### ABOUT THIS EXERCISE
Reproduce, exactly and in full, the records that follow, minus any pictures.
*** Opening of DATA UNDER STUDY ***
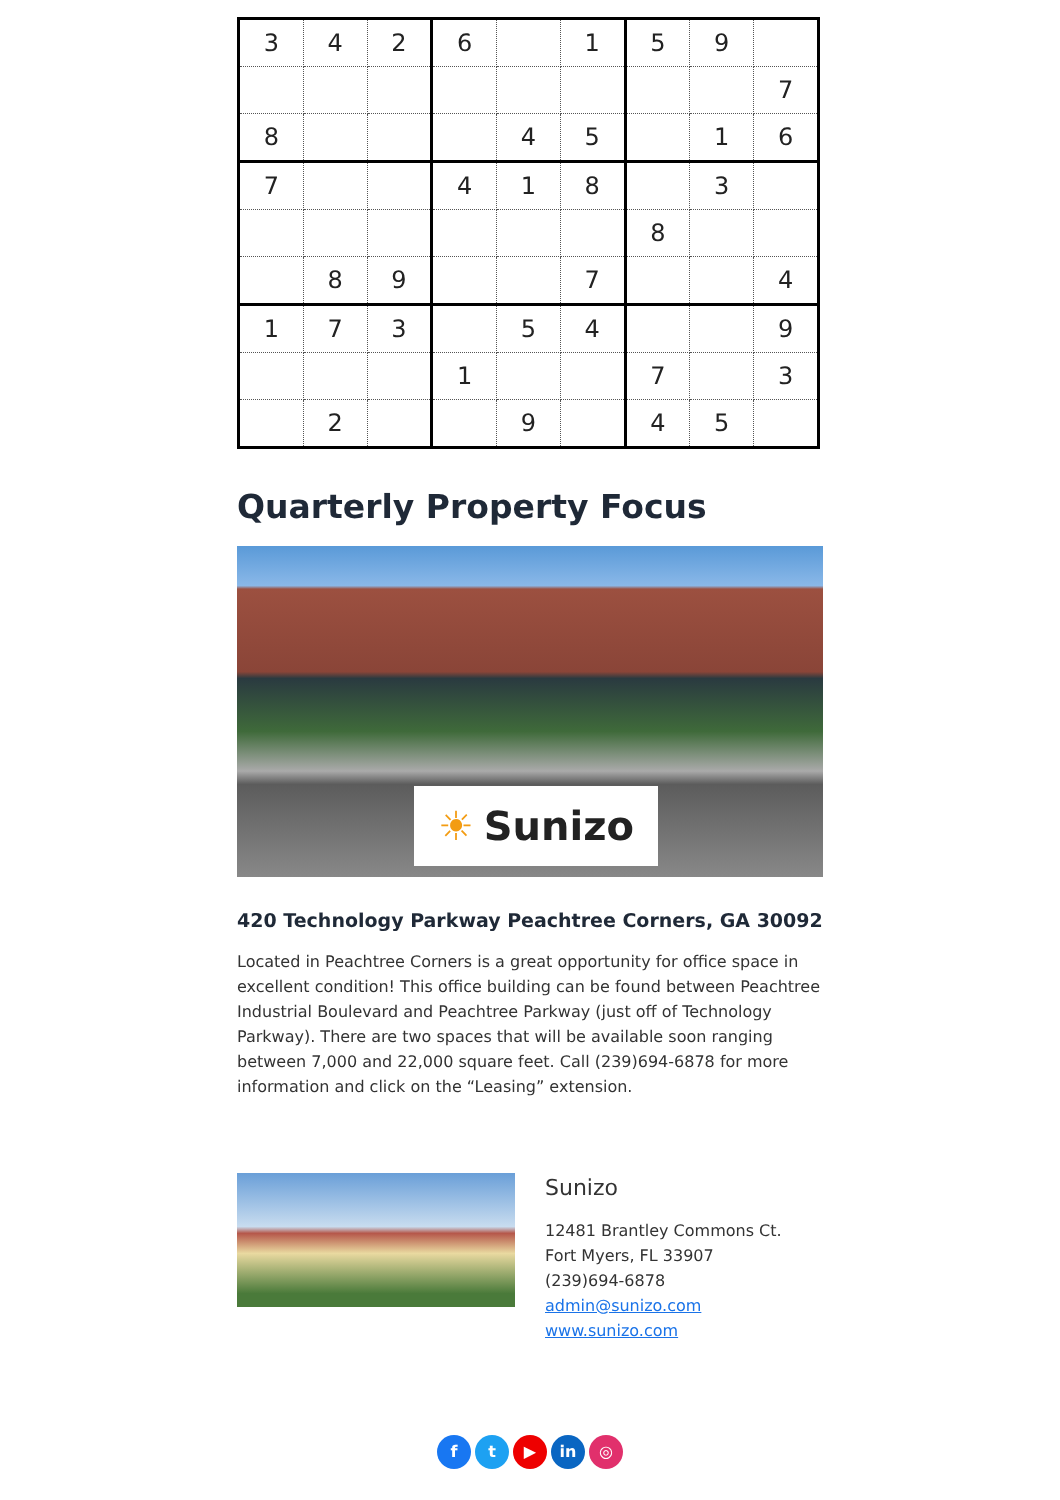| 3 | 4 | 2 | 6 | | 1 | 5 | 9 | |
| | | | | | | | | 7 |
| 8 | | | | 4 | 5 | | 1 | 6 |
| 7 | | | 4 | 1 | 8 | | 3 | |
| | | | | | | 8 | | |
| | 8 | 9 | | | 7 | | | 4 |
| 1 | 7 | 3 | | 5 | 4 | | | 9 |
| | | | 1 | | | 7 | | 3 |
| | 2 | | | 9 | | 4 | 5 | |
Quarterly Property Focus
☀ Sunizo
420 Technology Parkway Peachtree Corners, GA 30092
Located in Peachtree Corners is a great opportunity for office space in excellent condition! This office building can be found between Peachtree Industrial Boulevard and Peachtree Parkway (just off of Technology Parkway). There are two spaces that will be available soon ranging between 7,000 and 22,000 square feet. Call (239)694-6878 for more information and click on the “Leasing” extension.
Sunizo
12481 Brantley Commons Ct.
Fort Myers, FL 33907
(239)694-6878
admin@sunizo.com
www.sunizo.com
ft ▶ in ◎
*** Close of DATA UNDER STUDY ***
### TASK SOLUTION
| 3 | 4 | 2 | 6 | | 1 | 5 | 9 | |
| | | | | | | | | 7 |
| 8 | | | | 4 | 5 | | 1 | 6 |
| 7 | | | 4 | 1 | 8 | | 3 | |
| | | | | | | 8 | | |
| | 8 | 9 | | | 7 | | | 4 |
| 1 | 7 | 3 | | 5 | 4 | | | 9 |
| | | | 1 | | | 7 | | 3 |
| | 2 | | | 9 | | 4 | 5 | |
Quarterly Property Focus
☀ Sunizo
420 Technology Parkway Peachtree Corners, GA 30092
Located in Peachtree Corners is a great opportunity for office space in excellent condition! This office building can be found between Peachtree Industrial Boulevard and Peachtree Parkway (just off of Technology Parkway). There are two spaces that will be available soon ranging between 7,000 and 22,000 square feet. Call (239)694-6878 for more information and click on the “Leasing” extension.
Sunizo
12481 Brantley Commons Ct.
Fort Myers, FL 33907
(239)694-6878
admin@sunizo.com
www.sunizo.com
ft ▶ in ◎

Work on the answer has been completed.